There are several features of CONTAM that are quite useful when analyzing stairwell pressurization systems. The level copy feature of CONTAM can save a lot of time when defining multiple building levels that are very similar in layout. This feature enables the detailed definition of a typical level that can then be duplicated and copied above or below any existing level. Modifications to the copied levels can then be performed as necessary. User-defined minimum and maximum pressure (or flow) limits can be associated with airflow paths. If the simulation results determine that these limits are exceeded, the flow path will be flagged on the SketchPad results display. Finally, a shaft report can be generated that shows the pressure drop, airflow rate and direction for two selected airflow paths on each floor of a vertical shaft in a graphical, easy to print report format. These features can be very useful in bringing potential areas of concern to the attention of the designer/analyst.

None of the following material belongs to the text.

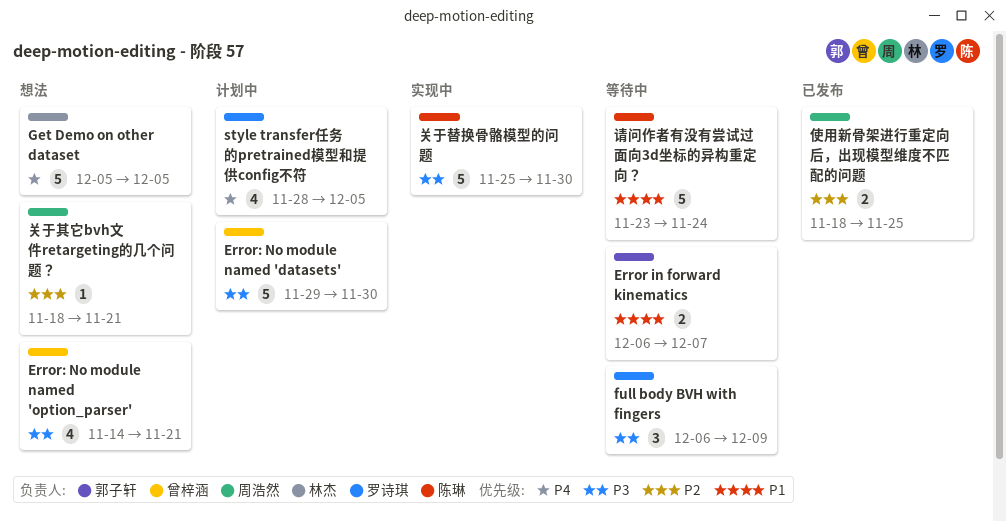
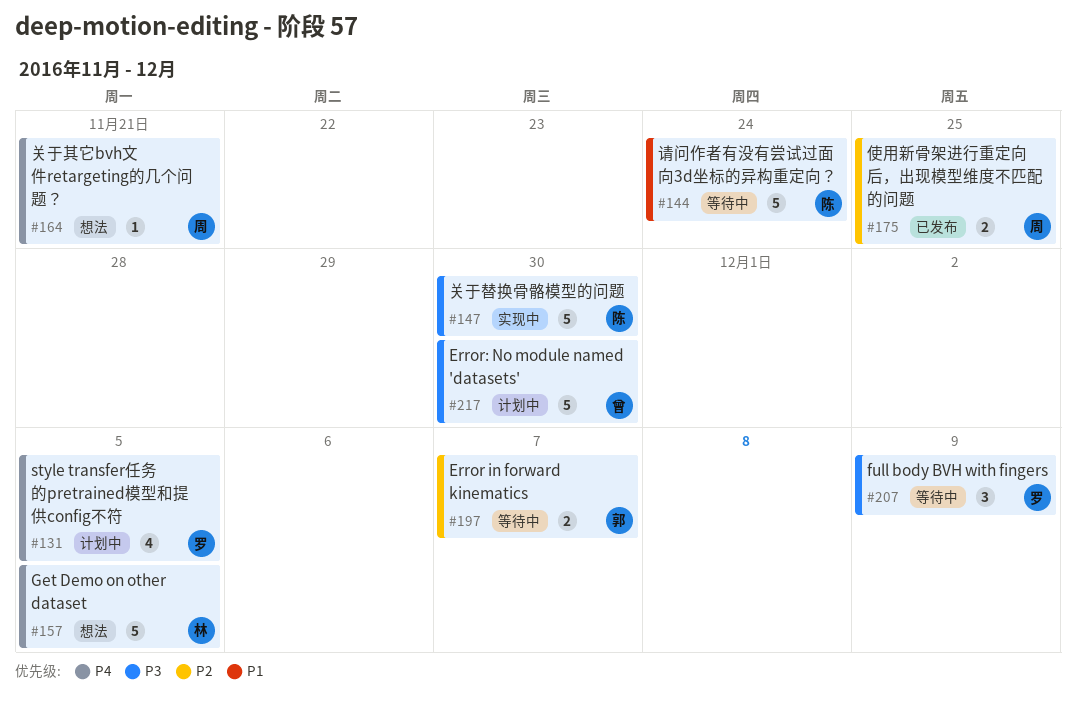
Error in forward kinematics, priority: P1 -> P2
Error: No module named 'option_parser': present -> none
关于其它bvh文件retargeting的几个问题？, priority: P2 -> P4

Much like stairwell pressurization systems, zoned smoke control requires the analysis of inter-zone airflows and pressure differences. CONTAM provides the ability to establish the zonal geometry required to analyze the pressure and airflow relationships between smoke and non-smoke zones. The detail used to represent a building can range from very simple representations of smoke control zones as single-room zones to complex multi-room zones. Further, CONTAM provides the ability to establish airflows to or from the required zones. Again, this can range from the more simple to complex approaches of using individual constant flow fan elements, simple air handling systems, or establishing a complete duct system. Having established a building geometry and air handling system, CONTAM can be used to investigate different fire scenarios and smoke control strategies.
Some smoke management systems implement combinations of the previously mentioned methods. For example, stairwell pressurization and zoned smoke control could be implemented within the same building. This combination of smoke management methods adds a level of complexity to the analysis of the smoke management system as a whole due to the potential interaction that can take place between the systems. CONTAM can be quite useful in managing this complexity and providing insight into the interaction between systems.
Another major aspect in the design of smoke management systems is tenability or maintaining conditions that provide for occupant (or equipment) safety during a fire. There are several different aspects of tenability including temperature, toxicity of and visibility through smoke. CONTAM can be useful in the analysis of tenability particularly with respect to toxicity and visibility [Ferriera 1998]. The contaminant analysis features of CONTAM can be used to establish smoke-related contaminants from which toxicity and visibility information can be gleaned.